Investments from states and the Federal District grew 176% above inflation in the first half of 2022 compared to the same period in 2021, according to a survey by the IFI (Independent Fiscal Institution) with updated figures until June this year. These expenses represented 10% of current expenses in the period, compared to 4% in the same period last year.
Expenditure data show an increase spread across several headings. Among them, education, urbanism, housing, sanitation, social assistance, work, culture and transport.

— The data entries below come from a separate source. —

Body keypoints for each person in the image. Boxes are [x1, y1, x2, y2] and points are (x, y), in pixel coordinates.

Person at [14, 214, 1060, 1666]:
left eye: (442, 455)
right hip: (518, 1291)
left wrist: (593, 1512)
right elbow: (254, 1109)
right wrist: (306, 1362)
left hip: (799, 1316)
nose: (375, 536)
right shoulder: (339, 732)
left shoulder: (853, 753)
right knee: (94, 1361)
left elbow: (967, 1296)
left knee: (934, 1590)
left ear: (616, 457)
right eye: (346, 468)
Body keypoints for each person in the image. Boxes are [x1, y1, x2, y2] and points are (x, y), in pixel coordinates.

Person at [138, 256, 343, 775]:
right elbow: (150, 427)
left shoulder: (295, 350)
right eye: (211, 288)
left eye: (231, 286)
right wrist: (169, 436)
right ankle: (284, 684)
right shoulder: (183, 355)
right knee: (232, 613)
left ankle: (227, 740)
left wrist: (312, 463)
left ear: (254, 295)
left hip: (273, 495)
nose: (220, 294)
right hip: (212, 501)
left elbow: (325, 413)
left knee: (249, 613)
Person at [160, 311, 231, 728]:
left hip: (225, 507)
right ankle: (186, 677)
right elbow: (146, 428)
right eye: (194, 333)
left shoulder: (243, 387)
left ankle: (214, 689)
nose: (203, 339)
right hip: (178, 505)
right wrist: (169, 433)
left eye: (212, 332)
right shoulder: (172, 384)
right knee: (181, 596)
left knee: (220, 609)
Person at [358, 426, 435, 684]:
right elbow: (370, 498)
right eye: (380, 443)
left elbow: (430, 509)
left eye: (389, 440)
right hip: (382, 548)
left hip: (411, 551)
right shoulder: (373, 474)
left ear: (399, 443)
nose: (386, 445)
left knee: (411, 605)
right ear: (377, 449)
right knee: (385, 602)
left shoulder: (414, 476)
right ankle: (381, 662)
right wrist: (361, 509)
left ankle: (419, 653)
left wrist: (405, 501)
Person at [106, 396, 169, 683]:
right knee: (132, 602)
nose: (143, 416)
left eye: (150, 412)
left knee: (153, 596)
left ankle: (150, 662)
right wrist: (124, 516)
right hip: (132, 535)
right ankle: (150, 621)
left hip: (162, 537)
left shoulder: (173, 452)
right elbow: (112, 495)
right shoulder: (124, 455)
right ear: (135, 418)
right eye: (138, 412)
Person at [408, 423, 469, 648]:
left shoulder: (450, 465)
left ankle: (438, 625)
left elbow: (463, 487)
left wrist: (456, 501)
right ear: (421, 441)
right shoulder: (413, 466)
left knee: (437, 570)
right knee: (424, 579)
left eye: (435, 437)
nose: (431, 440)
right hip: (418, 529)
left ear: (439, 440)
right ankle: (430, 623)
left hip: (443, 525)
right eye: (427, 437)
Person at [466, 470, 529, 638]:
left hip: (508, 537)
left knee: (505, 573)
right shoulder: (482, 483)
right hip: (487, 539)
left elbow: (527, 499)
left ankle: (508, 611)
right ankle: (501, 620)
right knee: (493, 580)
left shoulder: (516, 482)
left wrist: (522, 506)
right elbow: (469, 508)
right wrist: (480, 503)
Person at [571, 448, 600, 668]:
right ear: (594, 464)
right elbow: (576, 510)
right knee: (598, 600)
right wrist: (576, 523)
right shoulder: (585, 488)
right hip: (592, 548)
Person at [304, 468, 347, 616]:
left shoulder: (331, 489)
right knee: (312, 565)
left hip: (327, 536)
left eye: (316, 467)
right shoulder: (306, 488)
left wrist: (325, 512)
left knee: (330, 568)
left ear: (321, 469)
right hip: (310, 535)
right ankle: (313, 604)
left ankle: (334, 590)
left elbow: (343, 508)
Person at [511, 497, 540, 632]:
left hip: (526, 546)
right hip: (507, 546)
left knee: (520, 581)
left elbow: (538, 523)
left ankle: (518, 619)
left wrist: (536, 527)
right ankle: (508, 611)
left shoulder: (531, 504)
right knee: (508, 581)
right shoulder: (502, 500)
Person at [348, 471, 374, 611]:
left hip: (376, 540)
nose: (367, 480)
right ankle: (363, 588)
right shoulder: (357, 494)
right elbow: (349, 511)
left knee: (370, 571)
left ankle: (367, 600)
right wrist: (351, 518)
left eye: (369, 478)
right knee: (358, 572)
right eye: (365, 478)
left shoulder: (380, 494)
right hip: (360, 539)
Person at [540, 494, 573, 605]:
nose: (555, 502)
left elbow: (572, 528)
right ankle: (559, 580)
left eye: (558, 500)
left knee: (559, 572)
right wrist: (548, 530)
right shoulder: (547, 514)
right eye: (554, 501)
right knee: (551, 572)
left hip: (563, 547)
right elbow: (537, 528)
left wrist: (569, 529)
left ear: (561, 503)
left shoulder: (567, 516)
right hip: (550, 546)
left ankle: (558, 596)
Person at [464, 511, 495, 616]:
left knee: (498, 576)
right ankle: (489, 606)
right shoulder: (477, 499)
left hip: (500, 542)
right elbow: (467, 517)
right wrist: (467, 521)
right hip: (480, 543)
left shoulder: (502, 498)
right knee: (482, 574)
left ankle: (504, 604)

When looking at total expenditure, however, the numbers are more modest. There was a real increase (above inflation) of 5% in the period, with large items such as civil servants’ pensions, health and expenses of other state Powers growing below average.
The first half of 2022 was marked by the seasonality of the electoral year, with more expenses concentrated in the first months of the year. There are also issues related to the pandemic that explain the increase in spending less on health and greater on education this year.
Another issue that helped the investment was the increase in revenues, which improved the cash position of these entities.
The numbers collected by the IFI point out, however, that this improvement was not so great, when considering the impact of inflation. In addition, collection has been on a slowing path since the beginning of the year, a process that was accentuated in July, after the ICMS (state tax on goods and services) exemptions approved by Congress.
Current revenue grew 10% in the first half, driven by a 13% increase in transfers. The collection increased 5% in real terms.
Responsible for the survey, IFI director Vilma Pinto says that the revenue result is “good, but nothing extraordinary”, contrary to what has been pointed out by the federal government. She also sees a simultaneous process of permanent revenue reduction and expenditure increase that will affect the fiscal situation of states in the medium term.
The complementary law approved by Congress, for example, changed the rate of sectors that represent 37% of ICMS. Among them, fuel, telecommunications, electricity and public transport.
“I am concerned about the fiscal situation of these entities. Not when we look at the current picture, but when we try to project it into the future”, says the director of the IFI.
“You have dealt with a significant volume of the main state tax. Several states have resumed tenders and granted readjustments. These are expenses with a permanent and long-term impact. Some investments can also become current expenses later on.”
According to the IFI survey, cash availability grew 25% in the semester, but the institution emphasizes that a good part of the money is linked to mandatory expenses. “The level of cash does not mean much. You have to look at how much you spend, how much you owe, how much you collect. What is there can have a destination, a specific obligation. It does not necessarily mean liquidity”, says Vilma.
Data from the São Paulo State Finance Department show that ICMS collection slowed from an annual growth of 17% in January to 9% in July of this year, a month in which ICMS exemptions are already reflected. On average in Brazil, it went from 15% in the 12 months up to January to 10% up to May, the latest consolidated data available.
“There is a deceleration, in the accumulated, and real fall in the comparison July against July”, says Felipe Salto, Secretary of Finance and Planning of the State of São Paulo.
“The analysis, therefore, has to be done carefully. There is not a rosy picture as the federal government has tried to paint. The good thing about São Paulo is that it has done its case lesson and has balanced fiscal accounts.”
Last week, representatives of the Ministry of Economy and state governments participated in a meeting of the special commission created by the Federal Supreme Court (STF) to discuss the dispute between the two parties over the ICMS. Minister Gilmar Mendes is the rapporteur of the actions that deal with the law passed by Congress.
The states argued that there was a drop in ICMS collection last month and that, with the loss of revenue, essential services could be compromised.